Но я слышу, как дрожит ее голос.

— Что снимаешь?

— Ну, решила все-таки делать видео с макияжем.

— И как?

— Нормально.

Чувствую, что тут что-то нет так. Что ты скрываешь, Крис? Ну же!

— А как твой поклонник? — спрашиваю.

— Который? — Крис расплывается в улыбке.

— Ах ты, прошмандовка! Сколько у тебя их?

— Ну, есть немножко.

Крис заливается пунцовой краской.

— Ты, наверное, имеешь в виду Макара, — говорит она.
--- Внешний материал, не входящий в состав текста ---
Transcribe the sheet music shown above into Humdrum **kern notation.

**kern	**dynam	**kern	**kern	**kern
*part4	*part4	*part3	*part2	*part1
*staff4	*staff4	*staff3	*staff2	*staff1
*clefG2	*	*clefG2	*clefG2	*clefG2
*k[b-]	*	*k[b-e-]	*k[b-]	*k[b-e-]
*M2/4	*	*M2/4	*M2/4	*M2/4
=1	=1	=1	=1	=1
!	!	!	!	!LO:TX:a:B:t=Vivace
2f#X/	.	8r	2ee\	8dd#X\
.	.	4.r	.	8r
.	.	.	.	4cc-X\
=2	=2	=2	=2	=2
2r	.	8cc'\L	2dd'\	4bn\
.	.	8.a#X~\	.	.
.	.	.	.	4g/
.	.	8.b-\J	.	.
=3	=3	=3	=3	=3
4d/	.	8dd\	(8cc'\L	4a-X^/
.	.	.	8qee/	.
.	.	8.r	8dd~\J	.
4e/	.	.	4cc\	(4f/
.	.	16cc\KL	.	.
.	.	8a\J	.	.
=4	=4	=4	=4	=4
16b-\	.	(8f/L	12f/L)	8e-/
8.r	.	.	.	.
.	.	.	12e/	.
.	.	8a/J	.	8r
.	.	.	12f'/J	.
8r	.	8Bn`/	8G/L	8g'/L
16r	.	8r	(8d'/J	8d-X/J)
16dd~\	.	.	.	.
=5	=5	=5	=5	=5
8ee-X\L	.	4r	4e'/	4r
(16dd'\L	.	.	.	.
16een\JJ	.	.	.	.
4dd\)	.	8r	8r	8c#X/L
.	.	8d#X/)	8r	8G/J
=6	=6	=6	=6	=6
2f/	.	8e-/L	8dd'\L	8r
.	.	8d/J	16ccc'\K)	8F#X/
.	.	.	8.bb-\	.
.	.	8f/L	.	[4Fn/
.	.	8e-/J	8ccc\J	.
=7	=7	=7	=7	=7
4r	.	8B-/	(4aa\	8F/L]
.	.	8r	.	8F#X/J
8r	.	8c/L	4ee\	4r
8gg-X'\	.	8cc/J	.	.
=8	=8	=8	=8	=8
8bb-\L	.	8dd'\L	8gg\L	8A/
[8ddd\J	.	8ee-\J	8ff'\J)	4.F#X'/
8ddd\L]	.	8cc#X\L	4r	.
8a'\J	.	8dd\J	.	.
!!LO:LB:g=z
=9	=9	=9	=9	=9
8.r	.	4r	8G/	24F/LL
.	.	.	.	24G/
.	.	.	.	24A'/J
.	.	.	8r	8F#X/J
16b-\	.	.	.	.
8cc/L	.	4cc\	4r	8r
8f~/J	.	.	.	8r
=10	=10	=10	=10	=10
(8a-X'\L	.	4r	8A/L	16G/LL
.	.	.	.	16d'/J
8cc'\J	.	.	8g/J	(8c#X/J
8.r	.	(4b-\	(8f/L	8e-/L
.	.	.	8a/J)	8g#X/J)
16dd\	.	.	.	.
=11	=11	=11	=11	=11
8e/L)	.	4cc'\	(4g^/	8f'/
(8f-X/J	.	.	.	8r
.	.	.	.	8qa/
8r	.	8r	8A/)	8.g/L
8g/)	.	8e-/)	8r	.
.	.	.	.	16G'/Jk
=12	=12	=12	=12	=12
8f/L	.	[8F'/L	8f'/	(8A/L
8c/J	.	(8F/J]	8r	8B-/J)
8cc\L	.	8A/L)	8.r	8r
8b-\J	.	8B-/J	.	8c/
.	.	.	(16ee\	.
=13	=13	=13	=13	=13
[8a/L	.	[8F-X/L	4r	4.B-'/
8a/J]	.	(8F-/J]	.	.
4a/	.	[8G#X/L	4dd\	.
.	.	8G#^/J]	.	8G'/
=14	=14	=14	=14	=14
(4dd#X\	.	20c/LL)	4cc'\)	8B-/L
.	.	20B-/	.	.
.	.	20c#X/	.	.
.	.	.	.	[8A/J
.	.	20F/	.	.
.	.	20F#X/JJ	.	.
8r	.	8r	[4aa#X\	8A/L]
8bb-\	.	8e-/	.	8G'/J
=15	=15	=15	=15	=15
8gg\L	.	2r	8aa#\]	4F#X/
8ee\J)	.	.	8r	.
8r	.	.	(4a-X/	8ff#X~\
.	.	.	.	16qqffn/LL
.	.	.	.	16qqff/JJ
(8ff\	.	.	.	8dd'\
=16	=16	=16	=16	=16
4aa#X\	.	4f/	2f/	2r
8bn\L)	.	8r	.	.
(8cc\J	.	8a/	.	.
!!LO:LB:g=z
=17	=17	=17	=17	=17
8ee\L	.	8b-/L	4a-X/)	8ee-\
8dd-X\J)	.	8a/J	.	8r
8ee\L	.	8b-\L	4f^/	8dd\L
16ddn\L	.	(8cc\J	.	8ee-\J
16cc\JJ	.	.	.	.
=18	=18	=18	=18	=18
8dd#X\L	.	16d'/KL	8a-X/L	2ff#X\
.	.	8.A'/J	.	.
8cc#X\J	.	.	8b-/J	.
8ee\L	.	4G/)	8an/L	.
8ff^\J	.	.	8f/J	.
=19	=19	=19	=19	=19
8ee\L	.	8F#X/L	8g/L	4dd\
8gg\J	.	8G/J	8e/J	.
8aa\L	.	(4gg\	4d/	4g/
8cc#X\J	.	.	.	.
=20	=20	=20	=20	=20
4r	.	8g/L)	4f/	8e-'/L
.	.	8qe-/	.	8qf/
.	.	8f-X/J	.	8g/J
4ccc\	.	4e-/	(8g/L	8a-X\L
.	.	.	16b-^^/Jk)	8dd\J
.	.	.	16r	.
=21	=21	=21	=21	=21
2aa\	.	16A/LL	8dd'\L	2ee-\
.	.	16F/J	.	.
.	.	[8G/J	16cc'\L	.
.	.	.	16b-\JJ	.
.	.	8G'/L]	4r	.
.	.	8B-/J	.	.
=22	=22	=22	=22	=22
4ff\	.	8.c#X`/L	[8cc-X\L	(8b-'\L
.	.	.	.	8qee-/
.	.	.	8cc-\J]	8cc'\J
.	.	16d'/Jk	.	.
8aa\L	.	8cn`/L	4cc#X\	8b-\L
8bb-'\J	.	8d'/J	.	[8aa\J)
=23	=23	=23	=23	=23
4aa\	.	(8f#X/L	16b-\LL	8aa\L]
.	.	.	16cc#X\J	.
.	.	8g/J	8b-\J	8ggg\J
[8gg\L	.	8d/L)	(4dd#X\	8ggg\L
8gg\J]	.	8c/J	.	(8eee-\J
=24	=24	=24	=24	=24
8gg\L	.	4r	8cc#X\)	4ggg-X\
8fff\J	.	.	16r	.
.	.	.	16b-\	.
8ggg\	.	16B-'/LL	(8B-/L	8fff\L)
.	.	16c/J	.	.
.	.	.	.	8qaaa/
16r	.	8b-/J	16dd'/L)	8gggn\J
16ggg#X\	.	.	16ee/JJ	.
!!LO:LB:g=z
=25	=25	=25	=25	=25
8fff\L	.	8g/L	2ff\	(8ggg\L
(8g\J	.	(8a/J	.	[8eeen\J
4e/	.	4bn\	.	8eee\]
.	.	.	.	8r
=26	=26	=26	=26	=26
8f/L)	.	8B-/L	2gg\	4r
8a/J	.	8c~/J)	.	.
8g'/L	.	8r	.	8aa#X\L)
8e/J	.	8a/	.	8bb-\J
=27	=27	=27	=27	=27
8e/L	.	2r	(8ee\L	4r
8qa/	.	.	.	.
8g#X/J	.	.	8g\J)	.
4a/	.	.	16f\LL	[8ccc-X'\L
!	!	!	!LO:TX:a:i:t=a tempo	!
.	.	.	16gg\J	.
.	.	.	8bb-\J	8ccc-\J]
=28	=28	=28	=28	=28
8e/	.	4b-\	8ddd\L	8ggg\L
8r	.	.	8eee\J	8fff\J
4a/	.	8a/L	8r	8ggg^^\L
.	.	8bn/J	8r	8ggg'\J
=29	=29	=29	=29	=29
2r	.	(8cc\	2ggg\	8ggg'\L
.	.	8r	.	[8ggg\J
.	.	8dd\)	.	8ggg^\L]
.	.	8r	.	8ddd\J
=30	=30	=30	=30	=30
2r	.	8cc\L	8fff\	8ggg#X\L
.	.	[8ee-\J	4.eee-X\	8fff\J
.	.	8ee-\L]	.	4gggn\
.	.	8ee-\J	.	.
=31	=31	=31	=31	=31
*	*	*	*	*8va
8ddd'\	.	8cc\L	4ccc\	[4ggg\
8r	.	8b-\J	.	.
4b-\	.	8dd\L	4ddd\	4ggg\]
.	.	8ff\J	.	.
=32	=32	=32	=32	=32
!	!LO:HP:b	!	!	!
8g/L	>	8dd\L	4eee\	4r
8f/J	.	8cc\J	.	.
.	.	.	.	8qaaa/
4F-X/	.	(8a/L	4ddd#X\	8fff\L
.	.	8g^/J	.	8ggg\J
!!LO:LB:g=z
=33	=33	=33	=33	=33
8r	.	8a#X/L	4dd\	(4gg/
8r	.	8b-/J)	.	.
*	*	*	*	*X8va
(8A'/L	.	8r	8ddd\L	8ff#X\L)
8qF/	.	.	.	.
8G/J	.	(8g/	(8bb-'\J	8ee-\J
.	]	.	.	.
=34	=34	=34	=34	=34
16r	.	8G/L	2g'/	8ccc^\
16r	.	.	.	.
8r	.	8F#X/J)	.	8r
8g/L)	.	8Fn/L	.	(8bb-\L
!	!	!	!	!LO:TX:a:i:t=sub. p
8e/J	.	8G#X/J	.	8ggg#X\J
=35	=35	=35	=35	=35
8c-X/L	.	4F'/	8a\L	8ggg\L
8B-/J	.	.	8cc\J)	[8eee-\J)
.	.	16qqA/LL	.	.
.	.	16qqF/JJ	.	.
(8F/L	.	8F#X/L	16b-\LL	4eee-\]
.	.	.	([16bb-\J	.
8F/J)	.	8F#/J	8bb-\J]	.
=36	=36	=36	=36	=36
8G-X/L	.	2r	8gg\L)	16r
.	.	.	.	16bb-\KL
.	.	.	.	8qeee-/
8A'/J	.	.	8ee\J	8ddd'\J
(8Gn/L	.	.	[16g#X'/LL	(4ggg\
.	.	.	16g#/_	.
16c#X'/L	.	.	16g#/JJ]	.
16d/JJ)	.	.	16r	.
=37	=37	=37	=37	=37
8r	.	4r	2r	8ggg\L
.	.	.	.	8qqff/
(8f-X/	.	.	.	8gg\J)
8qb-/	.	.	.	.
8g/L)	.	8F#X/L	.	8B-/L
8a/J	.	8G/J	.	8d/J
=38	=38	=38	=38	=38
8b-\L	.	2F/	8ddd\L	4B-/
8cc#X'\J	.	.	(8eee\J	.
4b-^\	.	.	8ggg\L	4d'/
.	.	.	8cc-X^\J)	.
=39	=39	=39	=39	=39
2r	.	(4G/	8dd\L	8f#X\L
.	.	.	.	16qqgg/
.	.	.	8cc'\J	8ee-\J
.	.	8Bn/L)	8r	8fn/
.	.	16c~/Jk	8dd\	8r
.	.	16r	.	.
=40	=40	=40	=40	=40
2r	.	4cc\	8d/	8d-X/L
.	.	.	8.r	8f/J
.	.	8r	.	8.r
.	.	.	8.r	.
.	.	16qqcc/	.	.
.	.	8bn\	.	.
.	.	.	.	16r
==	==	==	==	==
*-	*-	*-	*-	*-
— Ага, — отвечаю я, хотя честно не помню имени и половины ее ухажеров.

— Ничего. Мы так и не встретились.

— Почему?

Крис поднимает на меня глаза и говорит с самым серьезным выражением лица:

— Когда он увидит меня вживую, я ему не понравлюсь.

Я хочу взять подушку и хорошенечко треснуть Крис по башке, но не успеваю. Дверь в комнату открывается и заходит мама с подносом. Мы замолкаем и как будто даже стараемся не дышать — настолько атмосфера становится тяжелой. Мама ставит чашки с чаем на стол и сразу же выходит, бросая короткое:

— Осторожно, он горячий.

Когда дверь закрывается, мы наконец-то выдыхаем и переглядываемся.

— Вы что, не разговариваете? — спрашивает Крис.

— Ага, — отвечаю я.

Крис ничего не знает про наказания и ссоры с родителями. Она — идеальная дочка, которая выполняет все инструкции и никогда не спорит. Ох, как бы мои родители хотели бы, чтобы Крис была их дочерью. Спокойная, покорная, нормальная. Но в наказание за грехи прошлой жизни им досталась я.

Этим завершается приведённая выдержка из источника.